LA TRIBUNE DIMANCHE- Trois ans presque jour pour jour après l'assassinat de Samuel Paty, le corps enseignant est de nouveau victime du terrorisme islamiste. Peut-on vraiment protéger nos professeurs ?
ELISABETH BORNE- Cet attentat est un choc pour tout notre pays. Trois ans après l'assassinat de Samuel Paty, un professeur est de nouveau tombé sous les coups du terrorisme islamiste. Un de ses collègues et deux agents de service du lycée ont été blessés. Je veux dire toute mon émotion aux victimes, à leurs familles, à leurs proches, et à la communauté éducative, très secouée par ce qui s'est passé.
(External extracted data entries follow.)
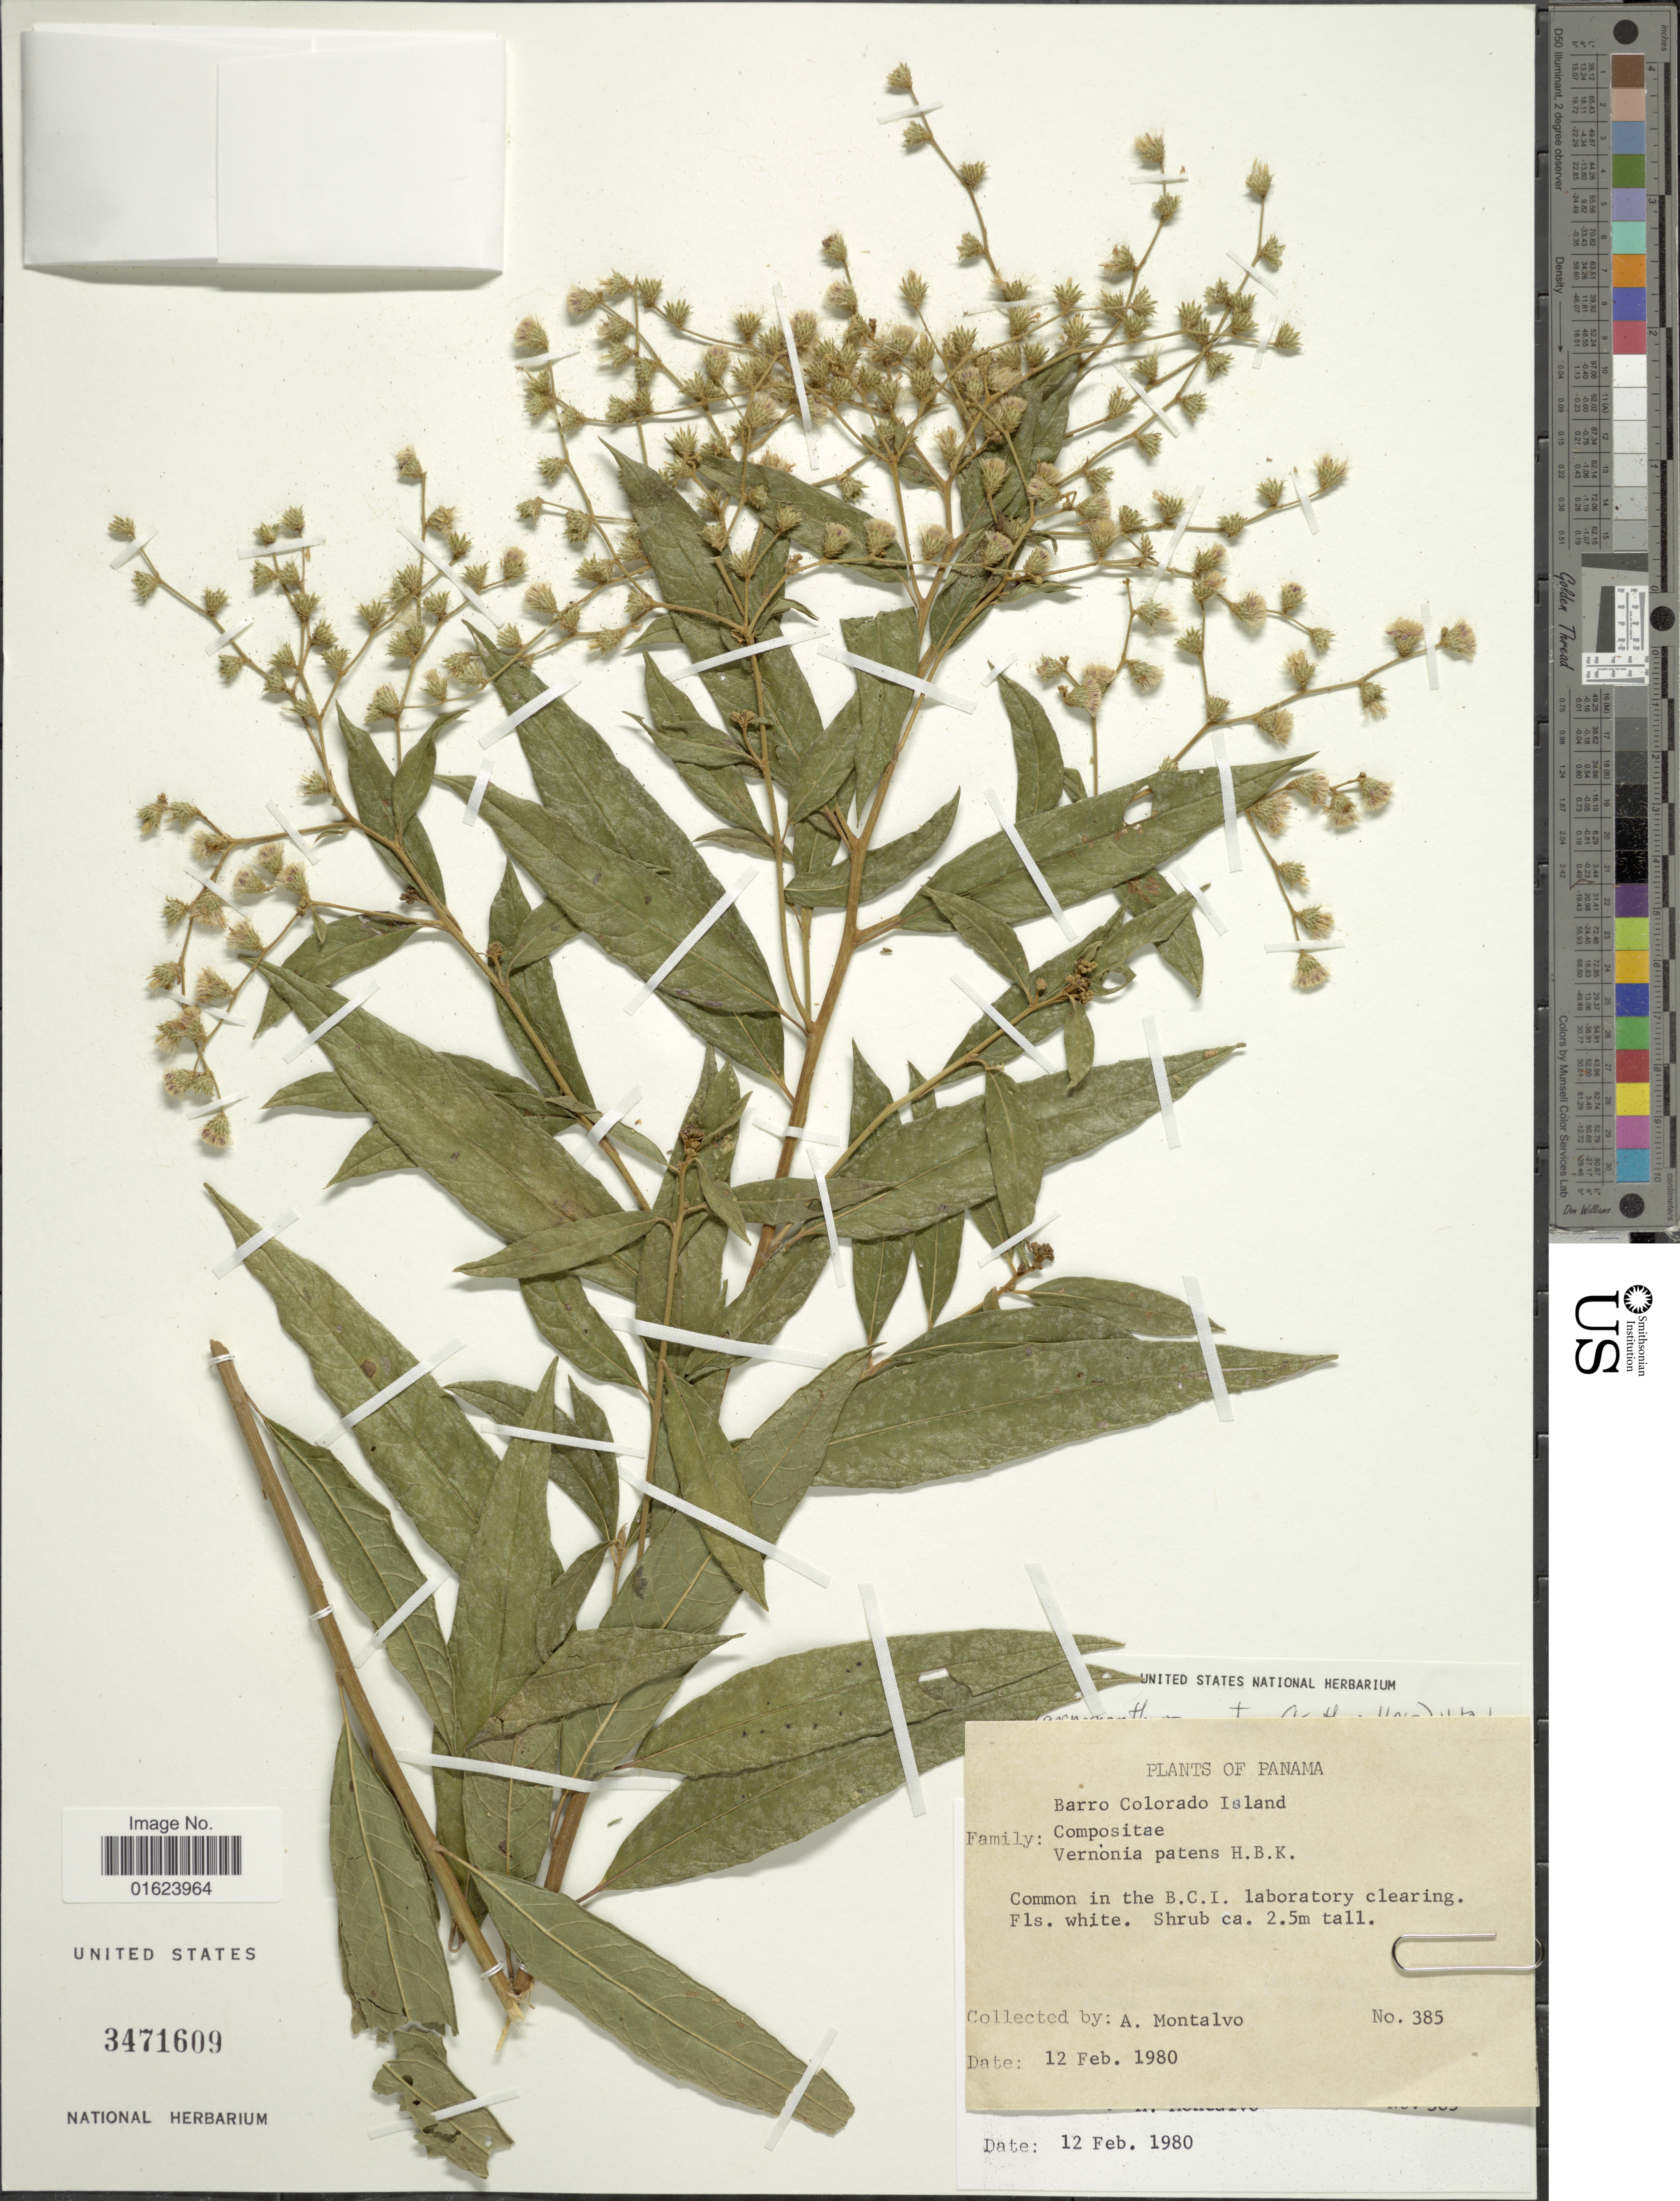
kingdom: Plantae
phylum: Tracheophyta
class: Magnoliopsida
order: Asterales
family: Asteraceae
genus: Vernonanthura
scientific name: Vernonanthura patens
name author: (Kunth) H. Rob.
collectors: A. Montalvo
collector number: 385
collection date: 1980-02-12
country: Panama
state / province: Panamá Oeste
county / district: Canal Zone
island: Barro Colorado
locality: Panama. Barro Colorado Island.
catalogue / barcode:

Les professeurs font le choix de s'engager pour permettre à notre jeunesse de s'émanciper et de devenir des citoyens de demain. Tout mon gouvernement est totalement mobilisé pour les protéger. Compte tenu du contexte international et à la suite de cet attentat, j'ai décidé en accord avec le président de la République de relever la posture Vigipirate en passant au niveau le plus élevé, urgence attentat. En complément de ce qui a été mis en place après les attaques terribles dont Israël a été victime, nous prenons des mesures supplémentaires de sécurité et renforçons les mesures existantes, notamment autour des établissements scolaires. Les militaires de l'opération Sentinelle vont passer de 3 000 à 7 000. Nous adoptons une posture maximale pour assurer la sécurité des Français. Nous devons collectivement être vigilants sans céder à la peur.